Ao longo do último domingo, ocorreu em Brasília mais uma Plenária da Coordenação Nacional de Entidades de Servidores Federais (Cnesf), com a presença de representantes de 11 entidades, segundo matéria publicada ontem no Correio Braziliense (anexa).

Cada entidade informou sobre o estado de mobilização de suas bases, o que permitiu chegar-se a uma proposta a qual prevê que as categorias em condições de paralisar a partir do dia 2 de junho devem fazê-lo. Conforme as demais categorias forem avaliando a sua capacidade de mobilização, deverão ingressar no movimento grevista do conjunto do funcionalismo público, que reivindica 18% de reajuste emergencial a título de antecipação da recomposição das perdas acumuladas de 1995 a 2004; incorporação das gratificações, um plano para a recuperação de perdas com a inflação nos últimos dez anos; e paridade entre ativos e aposentados, entre outras coisas.
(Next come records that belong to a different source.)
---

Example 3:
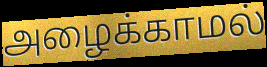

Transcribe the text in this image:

அழைக்காமல்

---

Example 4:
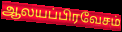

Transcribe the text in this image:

ஆலயப்பிரவேசம்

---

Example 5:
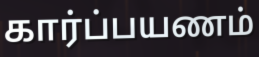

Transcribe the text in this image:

கார்ப்பயணம்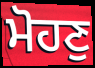
ਮੋਹਣੁ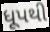
ધૂપથી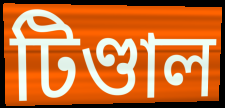
টিণ্ডালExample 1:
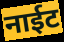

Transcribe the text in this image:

नाईट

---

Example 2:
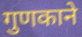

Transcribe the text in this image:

गुणकाने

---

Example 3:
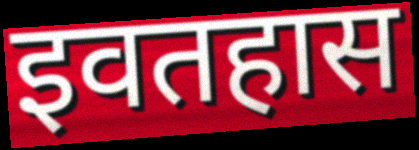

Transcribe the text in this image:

इवतहास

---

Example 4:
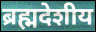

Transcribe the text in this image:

ब्रह्मदेशीय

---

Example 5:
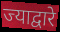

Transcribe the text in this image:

ज्याद्वारे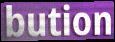
bution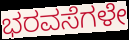
ಭರವಸೆಗಳೇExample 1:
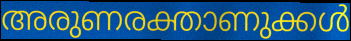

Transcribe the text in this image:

അരുണരക്താണുക്കൾ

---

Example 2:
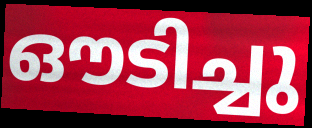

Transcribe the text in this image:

ഔടിച്ചു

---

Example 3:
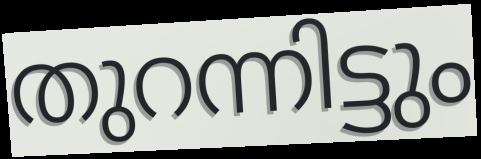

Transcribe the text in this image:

തുറന്നിട്ടും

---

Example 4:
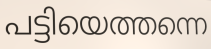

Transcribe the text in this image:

പട്ടിയെത്തന്നെ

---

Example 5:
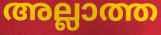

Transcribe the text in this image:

അല്ലാത്ത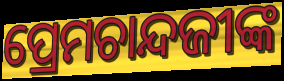
ପ୍ରେମଚାନ୍ଦଜୀଙ୍କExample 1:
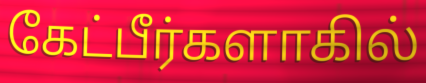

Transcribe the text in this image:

கேட்பீர்களாகில்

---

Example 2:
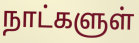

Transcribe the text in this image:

நாட்களுள்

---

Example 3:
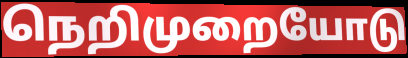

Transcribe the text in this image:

நெறிமுறையோடு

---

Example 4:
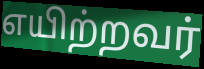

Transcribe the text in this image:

எயிற்றவர்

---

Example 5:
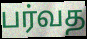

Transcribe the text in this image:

பர்வத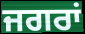
ਜਗਰਾਂ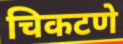
चिकटणेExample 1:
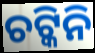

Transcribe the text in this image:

ଚଟ୍କିନି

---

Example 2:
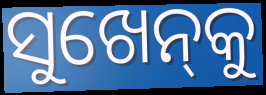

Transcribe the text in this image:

ସୁଖେନ୍‌କୁ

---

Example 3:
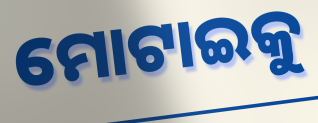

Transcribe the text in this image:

ମୋଟାଇକୁ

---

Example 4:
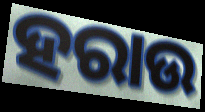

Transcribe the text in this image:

ହରାଉ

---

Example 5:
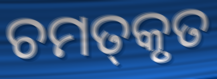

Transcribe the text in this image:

ଚମତ୍‍କୃତ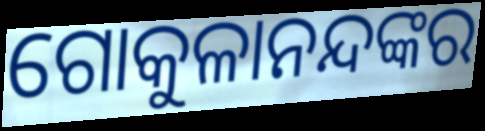
ଗୋକୁଳାନନ୍ଦଙ୍କର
Participaram da plenária o presidente da DS/Brasília, Damião Benvinda e o vice-presidente, João Nóbrega, além de mais quatro representantes de delegacias sindicais. Outras decisões importantes da Plenária foram a realização de uma marcha nacional, com ato em Brasília, e paralisação das atividades nas categorias, em data que melhor unifique o movimento dos servidores. Veja, em anexo, as deliberações da Plenária que não aprovou a greve unificada dos servidores públicos para a primeira quinzena de junho.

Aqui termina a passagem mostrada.